(O QUE FAZER)
1/ No acórdão, a quem cabe pagar as custas?
2/ Segundo o acórdão, porque é que a Autora não tem o direito de sub-rogação que pretende fazer valer? Responda em uma a três frases.
3/ Prossiga o acórdão a partir do ponto em que termina.

### TEXTO

Verificando-se que a Autora procedeu ao pagamento à administração fiscal da quantia em dívida quando o contrato de seguro já se encontrava cessado, não lhe assiste, por isso, o direito de sub-rogação que pretende fazer valer (artigos 15.º das Condições Gerais da Apólice e 165.º do RJCS).
Improcedem, assim, na sua totalidade, as conclusões da revista.
IV. DECISÃO
Nestes termos, acordam os juízes neste Supremo Tribunal de Justiça em julgar improcedente o recurso de revista, mantendo, por isso, o acórdão recorrido.
Custas pela Recorrente.
Lisboa, 13 de Julho de 2021
Graça Amaral (Relatora)
Maria Olinda Garcia
Ricardo Costa
Tem voto de conformidade dos Senhores Conselheiros Adjuntos (artigo 15ºA, aditado ao DL 10-A/2020, de 13/3, pelo DL 20/2020, de 1/5).
Sumário (art. 663º, nº 7, do CPC).
_______________________________________________________
[1] Versando sobre a mesma questão fundamental de direito – a caducidade da garantia prestada na impugnação judicial em matéria tributária e a caducidade do contrato de seguro-caução – o qual, contrariamente ao acórdão recorrido, decidiu, perante factualidade muito semelhante, que a garantia não tinha caducado.

######
### REGISTOS FORNECIDOS

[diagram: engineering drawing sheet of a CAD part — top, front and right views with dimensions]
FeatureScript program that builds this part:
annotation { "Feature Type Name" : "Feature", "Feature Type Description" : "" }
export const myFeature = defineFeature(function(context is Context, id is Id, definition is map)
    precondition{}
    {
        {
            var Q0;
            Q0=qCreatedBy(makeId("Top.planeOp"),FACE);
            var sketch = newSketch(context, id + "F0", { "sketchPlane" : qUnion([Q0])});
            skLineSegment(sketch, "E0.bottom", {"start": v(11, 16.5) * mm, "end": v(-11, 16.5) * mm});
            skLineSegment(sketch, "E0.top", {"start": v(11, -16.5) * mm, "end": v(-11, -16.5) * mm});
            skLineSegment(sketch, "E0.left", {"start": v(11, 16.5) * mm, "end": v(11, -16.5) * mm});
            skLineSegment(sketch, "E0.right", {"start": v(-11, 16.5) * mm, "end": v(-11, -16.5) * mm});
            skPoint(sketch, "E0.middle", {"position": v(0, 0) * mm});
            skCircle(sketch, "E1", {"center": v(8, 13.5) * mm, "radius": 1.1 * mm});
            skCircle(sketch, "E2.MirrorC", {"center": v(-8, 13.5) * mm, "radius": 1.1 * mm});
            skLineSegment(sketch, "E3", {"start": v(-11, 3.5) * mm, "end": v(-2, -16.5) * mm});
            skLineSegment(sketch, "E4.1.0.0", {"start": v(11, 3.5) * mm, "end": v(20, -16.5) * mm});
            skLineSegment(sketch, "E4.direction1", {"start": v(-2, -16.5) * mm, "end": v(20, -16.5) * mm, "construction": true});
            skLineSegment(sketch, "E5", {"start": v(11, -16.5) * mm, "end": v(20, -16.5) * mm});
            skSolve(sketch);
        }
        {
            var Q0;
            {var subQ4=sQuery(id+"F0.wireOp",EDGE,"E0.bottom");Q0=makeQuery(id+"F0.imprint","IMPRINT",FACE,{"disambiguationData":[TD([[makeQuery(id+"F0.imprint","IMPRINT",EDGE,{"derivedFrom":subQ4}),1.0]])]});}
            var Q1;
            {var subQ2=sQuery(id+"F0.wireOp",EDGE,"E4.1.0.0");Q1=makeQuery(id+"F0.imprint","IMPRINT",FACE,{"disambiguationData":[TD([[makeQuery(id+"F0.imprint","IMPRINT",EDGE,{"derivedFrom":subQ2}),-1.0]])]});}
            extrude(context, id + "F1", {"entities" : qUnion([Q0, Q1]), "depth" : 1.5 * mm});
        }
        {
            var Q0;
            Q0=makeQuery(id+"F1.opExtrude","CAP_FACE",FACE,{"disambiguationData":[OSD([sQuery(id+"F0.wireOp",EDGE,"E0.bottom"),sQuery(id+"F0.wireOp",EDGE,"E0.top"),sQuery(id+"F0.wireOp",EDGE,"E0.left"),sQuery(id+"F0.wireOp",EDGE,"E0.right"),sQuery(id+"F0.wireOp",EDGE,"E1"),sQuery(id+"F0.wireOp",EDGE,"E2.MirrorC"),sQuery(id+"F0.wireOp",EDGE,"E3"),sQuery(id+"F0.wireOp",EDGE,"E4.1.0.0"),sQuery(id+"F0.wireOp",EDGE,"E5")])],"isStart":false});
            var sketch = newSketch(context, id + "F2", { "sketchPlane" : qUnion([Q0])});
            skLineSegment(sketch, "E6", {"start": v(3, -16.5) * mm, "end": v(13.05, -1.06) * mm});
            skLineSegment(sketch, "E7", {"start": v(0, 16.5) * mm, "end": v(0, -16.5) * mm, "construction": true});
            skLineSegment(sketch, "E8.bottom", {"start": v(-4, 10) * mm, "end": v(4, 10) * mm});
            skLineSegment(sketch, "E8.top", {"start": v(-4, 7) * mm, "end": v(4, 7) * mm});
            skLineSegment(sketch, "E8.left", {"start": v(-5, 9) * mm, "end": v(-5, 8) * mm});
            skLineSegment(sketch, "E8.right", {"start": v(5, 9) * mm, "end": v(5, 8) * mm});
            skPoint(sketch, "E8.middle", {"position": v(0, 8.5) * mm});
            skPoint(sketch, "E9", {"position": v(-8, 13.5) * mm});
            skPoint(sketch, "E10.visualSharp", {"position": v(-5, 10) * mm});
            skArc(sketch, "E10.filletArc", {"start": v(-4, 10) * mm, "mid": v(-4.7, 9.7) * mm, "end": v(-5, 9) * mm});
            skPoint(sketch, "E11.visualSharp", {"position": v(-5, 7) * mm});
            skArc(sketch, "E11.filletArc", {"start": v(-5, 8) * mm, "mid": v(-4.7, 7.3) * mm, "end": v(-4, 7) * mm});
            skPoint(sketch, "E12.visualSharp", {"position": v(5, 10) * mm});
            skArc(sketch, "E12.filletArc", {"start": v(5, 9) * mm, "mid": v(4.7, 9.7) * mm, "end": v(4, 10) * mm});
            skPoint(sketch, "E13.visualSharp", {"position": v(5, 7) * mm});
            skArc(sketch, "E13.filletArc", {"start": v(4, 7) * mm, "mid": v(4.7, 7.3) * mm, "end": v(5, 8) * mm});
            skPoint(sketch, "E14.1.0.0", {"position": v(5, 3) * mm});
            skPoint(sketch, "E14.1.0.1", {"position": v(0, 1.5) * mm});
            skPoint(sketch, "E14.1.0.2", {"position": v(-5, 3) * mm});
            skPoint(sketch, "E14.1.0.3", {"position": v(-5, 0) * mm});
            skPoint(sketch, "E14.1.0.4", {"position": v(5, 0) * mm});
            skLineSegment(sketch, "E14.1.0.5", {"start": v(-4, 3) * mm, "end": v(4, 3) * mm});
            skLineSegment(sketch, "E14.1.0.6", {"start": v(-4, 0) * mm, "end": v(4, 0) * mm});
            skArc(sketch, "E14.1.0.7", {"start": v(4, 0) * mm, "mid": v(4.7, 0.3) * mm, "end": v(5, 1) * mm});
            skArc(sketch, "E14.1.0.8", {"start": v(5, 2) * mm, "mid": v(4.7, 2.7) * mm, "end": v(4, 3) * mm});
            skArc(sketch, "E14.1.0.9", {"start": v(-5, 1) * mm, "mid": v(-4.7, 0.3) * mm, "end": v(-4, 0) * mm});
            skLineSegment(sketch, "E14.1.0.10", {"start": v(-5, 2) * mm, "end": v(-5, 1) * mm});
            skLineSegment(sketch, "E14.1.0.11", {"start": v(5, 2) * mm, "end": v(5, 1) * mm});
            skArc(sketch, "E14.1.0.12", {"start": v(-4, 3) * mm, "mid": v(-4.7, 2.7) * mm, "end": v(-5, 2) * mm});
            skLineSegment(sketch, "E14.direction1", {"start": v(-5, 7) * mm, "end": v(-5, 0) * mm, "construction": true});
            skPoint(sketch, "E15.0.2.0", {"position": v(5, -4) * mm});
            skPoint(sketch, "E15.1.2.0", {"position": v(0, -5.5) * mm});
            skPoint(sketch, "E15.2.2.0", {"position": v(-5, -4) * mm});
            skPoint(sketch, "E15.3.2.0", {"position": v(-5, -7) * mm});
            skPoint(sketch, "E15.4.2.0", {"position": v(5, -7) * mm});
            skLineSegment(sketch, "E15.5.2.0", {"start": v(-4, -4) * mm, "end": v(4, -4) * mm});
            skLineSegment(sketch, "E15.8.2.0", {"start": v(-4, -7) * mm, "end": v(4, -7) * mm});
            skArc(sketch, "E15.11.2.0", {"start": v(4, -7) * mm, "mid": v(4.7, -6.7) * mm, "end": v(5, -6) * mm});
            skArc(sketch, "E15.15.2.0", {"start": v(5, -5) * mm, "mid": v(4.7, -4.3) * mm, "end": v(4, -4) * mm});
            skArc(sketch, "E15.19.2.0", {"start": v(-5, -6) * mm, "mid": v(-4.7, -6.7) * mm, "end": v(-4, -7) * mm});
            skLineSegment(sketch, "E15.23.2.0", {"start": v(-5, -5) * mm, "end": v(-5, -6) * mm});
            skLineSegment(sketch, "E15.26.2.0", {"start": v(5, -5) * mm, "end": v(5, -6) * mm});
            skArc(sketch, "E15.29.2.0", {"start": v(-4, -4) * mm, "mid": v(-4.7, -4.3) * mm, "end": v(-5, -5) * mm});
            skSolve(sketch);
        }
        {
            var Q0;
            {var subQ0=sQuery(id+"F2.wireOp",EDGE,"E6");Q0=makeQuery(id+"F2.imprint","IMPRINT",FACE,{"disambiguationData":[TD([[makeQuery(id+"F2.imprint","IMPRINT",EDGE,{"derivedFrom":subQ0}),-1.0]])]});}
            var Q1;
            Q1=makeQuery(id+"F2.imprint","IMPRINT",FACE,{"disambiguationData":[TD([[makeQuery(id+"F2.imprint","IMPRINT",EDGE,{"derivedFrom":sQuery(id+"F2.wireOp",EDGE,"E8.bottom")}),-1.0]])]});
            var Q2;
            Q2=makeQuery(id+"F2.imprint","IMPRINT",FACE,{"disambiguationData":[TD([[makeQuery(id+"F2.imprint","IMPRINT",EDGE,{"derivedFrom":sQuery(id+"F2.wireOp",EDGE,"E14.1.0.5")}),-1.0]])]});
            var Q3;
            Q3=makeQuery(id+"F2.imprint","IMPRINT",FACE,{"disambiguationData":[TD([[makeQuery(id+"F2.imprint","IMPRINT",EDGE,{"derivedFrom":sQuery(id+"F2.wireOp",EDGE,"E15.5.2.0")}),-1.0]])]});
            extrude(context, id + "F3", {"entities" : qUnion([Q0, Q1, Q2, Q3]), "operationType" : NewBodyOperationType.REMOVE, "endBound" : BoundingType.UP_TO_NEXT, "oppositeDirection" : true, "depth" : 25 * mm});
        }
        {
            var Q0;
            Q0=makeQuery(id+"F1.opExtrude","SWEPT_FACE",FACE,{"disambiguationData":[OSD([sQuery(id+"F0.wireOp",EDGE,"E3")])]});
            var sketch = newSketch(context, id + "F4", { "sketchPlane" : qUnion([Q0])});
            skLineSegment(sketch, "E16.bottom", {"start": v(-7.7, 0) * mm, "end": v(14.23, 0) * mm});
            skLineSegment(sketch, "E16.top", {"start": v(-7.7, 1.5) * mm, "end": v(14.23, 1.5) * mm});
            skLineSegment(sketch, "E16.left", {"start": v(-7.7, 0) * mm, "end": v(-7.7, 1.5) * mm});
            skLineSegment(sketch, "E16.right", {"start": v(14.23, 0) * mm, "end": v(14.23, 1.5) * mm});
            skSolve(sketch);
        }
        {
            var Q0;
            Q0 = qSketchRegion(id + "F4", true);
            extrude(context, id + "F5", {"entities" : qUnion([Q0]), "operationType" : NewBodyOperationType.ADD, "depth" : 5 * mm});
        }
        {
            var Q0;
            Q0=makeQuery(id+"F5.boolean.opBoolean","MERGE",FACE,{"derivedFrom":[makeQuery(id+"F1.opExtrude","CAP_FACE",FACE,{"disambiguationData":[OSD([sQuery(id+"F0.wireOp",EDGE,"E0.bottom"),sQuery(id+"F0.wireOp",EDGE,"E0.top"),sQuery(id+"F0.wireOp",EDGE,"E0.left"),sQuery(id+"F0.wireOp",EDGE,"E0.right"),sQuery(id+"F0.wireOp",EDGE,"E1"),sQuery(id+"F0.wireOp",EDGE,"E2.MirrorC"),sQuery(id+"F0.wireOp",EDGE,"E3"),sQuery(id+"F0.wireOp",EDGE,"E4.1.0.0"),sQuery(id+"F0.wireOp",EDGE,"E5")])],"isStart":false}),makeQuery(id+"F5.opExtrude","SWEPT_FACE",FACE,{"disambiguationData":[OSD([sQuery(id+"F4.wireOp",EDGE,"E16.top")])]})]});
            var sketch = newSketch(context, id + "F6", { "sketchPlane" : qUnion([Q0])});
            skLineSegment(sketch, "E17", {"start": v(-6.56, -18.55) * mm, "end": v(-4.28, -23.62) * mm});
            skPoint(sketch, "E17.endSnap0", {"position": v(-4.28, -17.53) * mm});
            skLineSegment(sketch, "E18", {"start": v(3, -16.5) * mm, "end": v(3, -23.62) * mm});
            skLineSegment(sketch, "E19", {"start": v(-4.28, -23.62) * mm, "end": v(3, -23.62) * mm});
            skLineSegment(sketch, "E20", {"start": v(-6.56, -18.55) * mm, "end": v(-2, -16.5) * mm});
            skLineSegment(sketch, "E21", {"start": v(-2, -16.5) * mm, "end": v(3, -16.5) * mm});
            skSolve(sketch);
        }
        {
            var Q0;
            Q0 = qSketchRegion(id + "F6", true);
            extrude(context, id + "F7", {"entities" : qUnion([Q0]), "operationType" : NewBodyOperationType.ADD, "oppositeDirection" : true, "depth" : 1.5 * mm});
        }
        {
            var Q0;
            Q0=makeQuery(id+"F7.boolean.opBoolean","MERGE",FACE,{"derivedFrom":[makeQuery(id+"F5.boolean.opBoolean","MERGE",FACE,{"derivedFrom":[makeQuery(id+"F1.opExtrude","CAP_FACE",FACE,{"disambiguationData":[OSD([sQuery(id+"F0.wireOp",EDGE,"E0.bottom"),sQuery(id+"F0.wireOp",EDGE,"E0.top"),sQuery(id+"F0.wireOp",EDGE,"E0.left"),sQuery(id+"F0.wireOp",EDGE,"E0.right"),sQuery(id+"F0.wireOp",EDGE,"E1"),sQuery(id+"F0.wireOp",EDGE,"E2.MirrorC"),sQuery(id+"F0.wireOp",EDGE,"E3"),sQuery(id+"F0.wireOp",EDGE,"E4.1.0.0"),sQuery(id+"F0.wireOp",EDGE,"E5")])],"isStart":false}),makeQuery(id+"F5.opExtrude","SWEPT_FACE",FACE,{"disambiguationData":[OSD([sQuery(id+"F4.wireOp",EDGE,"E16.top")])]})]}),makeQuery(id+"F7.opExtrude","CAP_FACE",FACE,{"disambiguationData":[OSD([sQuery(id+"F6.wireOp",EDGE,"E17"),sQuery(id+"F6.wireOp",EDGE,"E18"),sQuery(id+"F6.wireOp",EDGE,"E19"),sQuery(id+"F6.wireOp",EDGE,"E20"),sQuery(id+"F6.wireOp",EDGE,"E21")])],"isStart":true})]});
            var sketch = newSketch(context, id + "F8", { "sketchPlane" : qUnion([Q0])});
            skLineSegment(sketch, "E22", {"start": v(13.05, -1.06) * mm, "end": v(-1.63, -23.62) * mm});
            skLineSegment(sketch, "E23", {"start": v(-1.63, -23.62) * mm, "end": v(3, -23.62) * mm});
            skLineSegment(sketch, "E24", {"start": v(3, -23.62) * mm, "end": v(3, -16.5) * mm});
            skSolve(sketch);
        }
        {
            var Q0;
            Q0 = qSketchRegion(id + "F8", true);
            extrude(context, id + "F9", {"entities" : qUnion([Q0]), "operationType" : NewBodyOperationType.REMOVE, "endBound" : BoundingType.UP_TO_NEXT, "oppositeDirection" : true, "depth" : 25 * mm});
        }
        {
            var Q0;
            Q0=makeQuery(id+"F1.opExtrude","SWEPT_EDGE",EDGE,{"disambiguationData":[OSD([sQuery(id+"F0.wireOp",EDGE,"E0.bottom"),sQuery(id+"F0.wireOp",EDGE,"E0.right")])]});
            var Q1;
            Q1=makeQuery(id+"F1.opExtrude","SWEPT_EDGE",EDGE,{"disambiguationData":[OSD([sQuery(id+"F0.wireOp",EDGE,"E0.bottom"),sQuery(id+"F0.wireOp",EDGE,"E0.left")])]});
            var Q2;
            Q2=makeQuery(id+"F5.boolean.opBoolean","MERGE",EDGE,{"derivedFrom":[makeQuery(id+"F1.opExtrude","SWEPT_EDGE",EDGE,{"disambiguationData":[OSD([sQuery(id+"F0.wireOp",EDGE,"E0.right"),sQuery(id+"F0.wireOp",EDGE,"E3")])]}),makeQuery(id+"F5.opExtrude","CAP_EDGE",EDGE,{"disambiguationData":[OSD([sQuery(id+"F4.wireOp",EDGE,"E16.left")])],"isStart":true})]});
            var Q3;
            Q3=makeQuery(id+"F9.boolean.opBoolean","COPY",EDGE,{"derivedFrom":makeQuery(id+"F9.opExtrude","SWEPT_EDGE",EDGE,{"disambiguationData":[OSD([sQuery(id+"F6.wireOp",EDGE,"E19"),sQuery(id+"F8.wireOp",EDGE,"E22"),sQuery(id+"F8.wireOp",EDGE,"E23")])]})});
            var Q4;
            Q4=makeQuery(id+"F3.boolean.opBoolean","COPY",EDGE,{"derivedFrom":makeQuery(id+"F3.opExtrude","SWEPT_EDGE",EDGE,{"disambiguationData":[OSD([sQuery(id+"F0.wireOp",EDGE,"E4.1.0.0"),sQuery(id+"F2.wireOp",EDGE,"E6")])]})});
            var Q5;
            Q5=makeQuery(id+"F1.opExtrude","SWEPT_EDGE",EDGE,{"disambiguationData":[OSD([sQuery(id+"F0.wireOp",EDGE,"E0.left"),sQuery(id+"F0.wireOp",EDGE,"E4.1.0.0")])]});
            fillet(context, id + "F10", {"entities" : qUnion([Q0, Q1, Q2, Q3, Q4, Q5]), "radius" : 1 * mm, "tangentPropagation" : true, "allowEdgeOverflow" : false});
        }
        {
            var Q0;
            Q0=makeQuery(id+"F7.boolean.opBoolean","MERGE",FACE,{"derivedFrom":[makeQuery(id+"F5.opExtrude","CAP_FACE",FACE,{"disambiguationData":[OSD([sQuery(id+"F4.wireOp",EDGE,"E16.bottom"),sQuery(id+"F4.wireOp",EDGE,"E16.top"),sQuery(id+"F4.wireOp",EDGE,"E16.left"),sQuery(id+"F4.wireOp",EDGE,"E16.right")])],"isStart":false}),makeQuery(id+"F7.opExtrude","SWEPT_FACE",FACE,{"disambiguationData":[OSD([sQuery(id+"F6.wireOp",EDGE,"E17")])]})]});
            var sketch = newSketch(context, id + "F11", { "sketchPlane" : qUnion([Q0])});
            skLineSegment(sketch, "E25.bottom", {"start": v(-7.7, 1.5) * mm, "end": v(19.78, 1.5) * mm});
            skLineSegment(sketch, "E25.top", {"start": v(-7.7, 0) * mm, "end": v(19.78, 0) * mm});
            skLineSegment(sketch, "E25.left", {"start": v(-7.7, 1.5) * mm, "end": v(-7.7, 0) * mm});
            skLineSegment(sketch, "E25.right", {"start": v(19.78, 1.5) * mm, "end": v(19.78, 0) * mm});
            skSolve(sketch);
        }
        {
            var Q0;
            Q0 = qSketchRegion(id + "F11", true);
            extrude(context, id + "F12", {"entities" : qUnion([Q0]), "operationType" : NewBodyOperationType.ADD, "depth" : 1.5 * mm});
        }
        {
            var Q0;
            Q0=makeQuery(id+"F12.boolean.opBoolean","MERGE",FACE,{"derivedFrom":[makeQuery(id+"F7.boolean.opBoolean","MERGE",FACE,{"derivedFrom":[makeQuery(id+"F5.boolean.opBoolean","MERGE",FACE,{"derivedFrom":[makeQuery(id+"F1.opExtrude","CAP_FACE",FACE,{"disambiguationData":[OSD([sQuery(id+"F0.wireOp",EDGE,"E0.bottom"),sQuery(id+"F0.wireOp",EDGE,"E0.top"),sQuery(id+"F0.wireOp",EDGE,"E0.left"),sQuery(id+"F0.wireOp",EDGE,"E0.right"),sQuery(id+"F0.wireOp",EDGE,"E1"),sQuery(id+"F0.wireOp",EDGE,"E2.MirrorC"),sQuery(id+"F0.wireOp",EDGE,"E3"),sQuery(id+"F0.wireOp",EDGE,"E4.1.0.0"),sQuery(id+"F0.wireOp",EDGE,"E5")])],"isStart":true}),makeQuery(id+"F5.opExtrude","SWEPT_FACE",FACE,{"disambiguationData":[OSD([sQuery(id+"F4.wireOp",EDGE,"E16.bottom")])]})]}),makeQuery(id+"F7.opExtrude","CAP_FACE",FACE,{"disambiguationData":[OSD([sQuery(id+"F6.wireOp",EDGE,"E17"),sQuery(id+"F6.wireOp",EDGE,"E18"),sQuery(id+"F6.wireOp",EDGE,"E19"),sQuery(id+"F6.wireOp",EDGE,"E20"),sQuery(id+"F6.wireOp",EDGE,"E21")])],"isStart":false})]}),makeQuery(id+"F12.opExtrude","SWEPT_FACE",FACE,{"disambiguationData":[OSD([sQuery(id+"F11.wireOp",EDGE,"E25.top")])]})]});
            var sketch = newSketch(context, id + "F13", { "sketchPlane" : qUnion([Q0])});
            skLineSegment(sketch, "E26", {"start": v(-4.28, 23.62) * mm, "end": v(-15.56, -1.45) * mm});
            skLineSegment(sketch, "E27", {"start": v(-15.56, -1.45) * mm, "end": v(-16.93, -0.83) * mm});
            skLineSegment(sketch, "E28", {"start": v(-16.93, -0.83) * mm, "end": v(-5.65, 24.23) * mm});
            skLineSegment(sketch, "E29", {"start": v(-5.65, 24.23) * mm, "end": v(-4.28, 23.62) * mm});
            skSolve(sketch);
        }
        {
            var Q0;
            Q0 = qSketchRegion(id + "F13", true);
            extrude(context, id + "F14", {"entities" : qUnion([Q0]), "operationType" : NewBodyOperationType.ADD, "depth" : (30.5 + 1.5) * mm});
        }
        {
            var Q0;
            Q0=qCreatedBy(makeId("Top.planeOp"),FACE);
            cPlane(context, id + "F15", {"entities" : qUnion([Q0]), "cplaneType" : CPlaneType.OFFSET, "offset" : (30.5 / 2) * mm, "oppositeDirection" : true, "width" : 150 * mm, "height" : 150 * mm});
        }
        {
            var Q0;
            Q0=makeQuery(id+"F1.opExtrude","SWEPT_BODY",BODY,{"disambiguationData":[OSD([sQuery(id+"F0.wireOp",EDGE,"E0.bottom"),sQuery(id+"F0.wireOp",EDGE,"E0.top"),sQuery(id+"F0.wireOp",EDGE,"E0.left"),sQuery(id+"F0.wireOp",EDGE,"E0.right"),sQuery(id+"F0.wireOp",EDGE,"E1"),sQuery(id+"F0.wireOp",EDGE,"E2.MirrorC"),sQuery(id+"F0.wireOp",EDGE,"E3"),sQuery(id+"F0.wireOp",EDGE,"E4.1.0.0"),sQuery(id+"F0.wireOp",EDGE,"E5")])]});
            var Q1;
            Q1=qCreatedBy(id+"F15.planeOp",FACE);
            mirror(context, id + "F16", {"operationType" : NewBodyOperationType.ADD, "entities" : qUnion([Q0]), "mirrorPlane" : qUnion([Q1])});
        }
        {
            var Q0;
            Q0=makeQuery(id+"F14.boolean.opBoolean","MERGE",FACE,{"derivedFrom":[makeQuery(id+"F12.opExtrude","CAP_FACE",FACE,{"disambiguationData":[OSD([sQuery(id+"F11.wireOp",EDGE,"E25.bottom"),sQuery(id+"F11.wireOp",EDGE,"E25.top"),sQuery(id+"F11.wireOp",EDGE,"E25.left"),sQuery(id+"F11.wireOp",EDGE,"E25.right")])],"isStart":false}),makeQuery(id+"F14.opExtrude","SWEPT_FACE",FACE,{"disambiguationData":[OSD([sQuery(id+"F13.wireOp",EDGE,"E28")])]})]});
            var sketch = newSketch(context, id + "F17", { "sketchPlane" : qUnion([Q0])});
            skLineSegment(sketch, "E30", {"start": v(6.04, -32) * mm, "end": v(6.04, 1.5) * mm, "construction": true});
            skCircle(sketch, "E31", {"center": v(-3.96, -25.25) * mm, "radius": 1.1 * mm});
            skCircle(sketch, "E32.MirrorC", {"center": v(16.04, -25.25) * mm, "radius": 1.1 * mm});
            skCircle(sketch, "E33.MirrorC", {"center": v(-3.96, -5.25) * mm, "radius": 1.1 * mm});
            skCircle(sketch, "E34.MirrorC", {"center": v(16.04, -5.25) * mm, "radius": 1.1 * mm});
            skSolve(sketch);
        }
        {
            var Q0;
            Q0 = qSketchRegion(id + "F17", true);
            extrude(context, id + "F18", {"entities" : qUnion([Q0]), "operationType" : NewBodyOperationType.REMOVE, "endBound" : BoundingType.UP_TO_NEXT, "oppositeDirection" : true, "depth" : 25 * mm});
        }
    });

######

(RESPOSTAS POR TAREFA)
1/ As custas ficam a cargo da Recorrente.

2/ A Autora pagou à administração fiscal a quantia em dívida quando o contrato de seguro já se encontrava cessado. Por isso não lhe assiste o direito de sub-rogação, nos termos do artigo 15.º das Condições Gerais da Apólice e do artigo 165.º do RJCS.

3/
[2] “O Contrato de Seguro-Caução: contributo para um estudo do seu regime legal e compreensão da sua natureza jurídica”, O Direito, 145.º (2013), III, p. 678.
[3] Jorge Carita Simão, obra citada, p. 678.
[4] No mesmo sentido, quanto à definição do seguro-caução cfr. Almeida Costa, em anotação ao acórdão do STJ de 28-09-1995, RLJ, Ano 129.º, n.º 3862, de 01-05-1996 e, entre outros, acórdão do STJ de 27-01-2010, Revista n.º 203/09.2YFLSB , a cujo sumário se pode aceder em www.stj.pt.
[5] A suspensão da execução, mediante prestação de garantia idónea, encontrava-se igualmente prevista, em termos gerais (o que, actualmente, ainda sucede) no artigo 52.º, da Lei Geral Tributária, aprovada pelo DL n.º 398/98, de 17-12.
[6] Código de Procedimento e de Processo Tributário Anotado e Comentado, 6.ª edição, III Volume, Áreas Editora, Lisboa, 2011, p. 339.
[7] Cfr. https://www.parlamento.pt/ActividadeParlamentar/Paginas/DetalheIniciativa.aspx?BID=5835.
[8] A Execução Fiscal, 2.ª edição, Almedina, Coimbra, 2010, pp. 88, 89.
[9] Cfr. Jorge Lopes de Sousa, obra citada, pp. 342, 343.
[10] Processo n.º 92/13, 2.ª Secção.
[11] Não podendo, por conseguinte, ser oficiosamente conhecida.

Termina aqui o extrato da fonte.